SANTA MONICA—On Friday, February 3, the Securities and Exchange Commission announced that the Santa Monica-based game developing company, Activision Blizzard, has agreed to pay $35 million to settle charges that it failed to maintain controls to collect and assess workplace complaints with regard to disclosure requirements and violated a federal whistleblower protection rule. The company has not admitted or denied the commission’s findings and agreed to a cease-and-desist order.

Jason Burt, the director of the SEC’s Denver office, said in a statement that the lack of necessary controls left Activision “without the means to determine whether larger issues existed that needed to be disclosed to investors. Moreover, taking action to impede former employees from communicating directly with the Commission staff about a possible securities law violation is not only bad corporate governance, it is illegal.” 

This announcement comes after the company settled with U.S. workplace regulators in 2021 over employee complaints about sexual harassment.
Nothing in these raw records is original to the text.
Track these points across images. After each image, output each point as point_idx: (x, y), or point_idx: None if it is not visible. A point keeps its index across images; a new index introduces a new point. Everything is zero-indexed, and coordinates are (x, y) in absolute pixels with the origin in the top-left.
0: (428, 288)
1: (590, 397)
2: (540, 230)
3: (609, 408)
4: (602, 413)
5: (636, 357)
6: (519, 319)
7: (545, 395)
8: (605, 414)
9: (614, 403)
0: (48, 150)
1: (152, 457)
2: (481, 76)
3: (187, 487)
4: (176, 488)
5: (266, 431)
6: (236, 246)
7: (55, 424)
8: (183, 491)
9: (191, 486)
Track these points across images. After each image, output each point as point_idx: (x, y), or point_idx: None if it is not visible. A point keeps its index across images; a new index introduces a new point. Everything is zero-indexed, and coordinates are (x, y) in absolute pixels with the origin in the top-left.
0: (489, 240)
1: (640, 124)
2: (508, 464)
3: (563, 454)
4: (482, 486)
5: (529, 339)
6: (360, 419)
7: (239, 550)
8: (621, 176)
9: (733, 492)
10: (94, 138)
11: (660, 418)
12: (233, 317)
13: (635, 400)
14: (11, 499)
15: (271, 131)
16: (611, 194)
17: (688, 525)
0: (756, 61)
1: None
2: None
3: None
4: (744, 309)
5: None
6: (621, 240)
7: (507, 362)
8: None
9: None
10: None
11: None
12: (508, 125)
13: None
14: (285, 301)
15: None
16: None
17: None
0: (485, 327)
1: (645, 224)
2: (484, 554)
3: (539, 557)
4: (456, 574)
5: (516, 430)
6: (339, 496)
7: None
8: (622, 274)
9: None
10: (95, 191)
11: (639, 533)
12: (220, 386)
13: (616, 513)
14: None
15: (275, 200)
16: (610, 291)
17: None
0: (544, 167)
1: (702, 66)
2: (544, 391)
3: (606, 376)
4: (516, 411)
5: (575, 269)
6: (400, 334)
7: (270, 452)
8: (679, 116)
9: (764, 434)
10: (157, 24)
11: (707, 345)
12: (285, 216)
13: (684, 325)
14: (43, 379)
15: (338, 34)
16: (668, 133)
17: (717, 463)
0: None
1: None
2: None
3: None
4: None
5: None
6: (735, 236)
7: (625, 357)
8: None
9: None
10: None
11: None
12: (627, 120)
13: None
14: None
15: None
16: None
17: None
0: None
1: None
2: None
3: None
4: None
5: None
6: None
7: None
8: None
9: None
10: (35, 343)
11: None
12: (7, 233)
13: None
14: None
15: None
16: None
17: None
Their employees accused Activision of retaliation against workers who spoke out by firing them and discriminating against workers who were pregnant. 

California’s civil rights agency sued Activision in July 2021, stating that the company’s culture was a “breeding ground for harassment and discrimination against women.” A month later the president of the company, J. Allen Brack, stepped down.  

In this latest settlement, the company agreed to compensate those who experienced discrimination and sexual harassment out of an $18 million fund. Monies left over are to be distributed to gender equity measures like charities for women in the video game industry. 

Activision also agreed to strengthen its policies and training on harassment and discrimination and hire an independent consultant to oversee its compliance with the U.S. Equal Employment Opportunity Commission’s conditions.  

Activision was behind the creation of many popular games including Candy Crush, Call of Duty, Overwatch and World of Warcraft. The game developer’s shares fell about 1.5 percent, to $76 after the SEC made its announcement.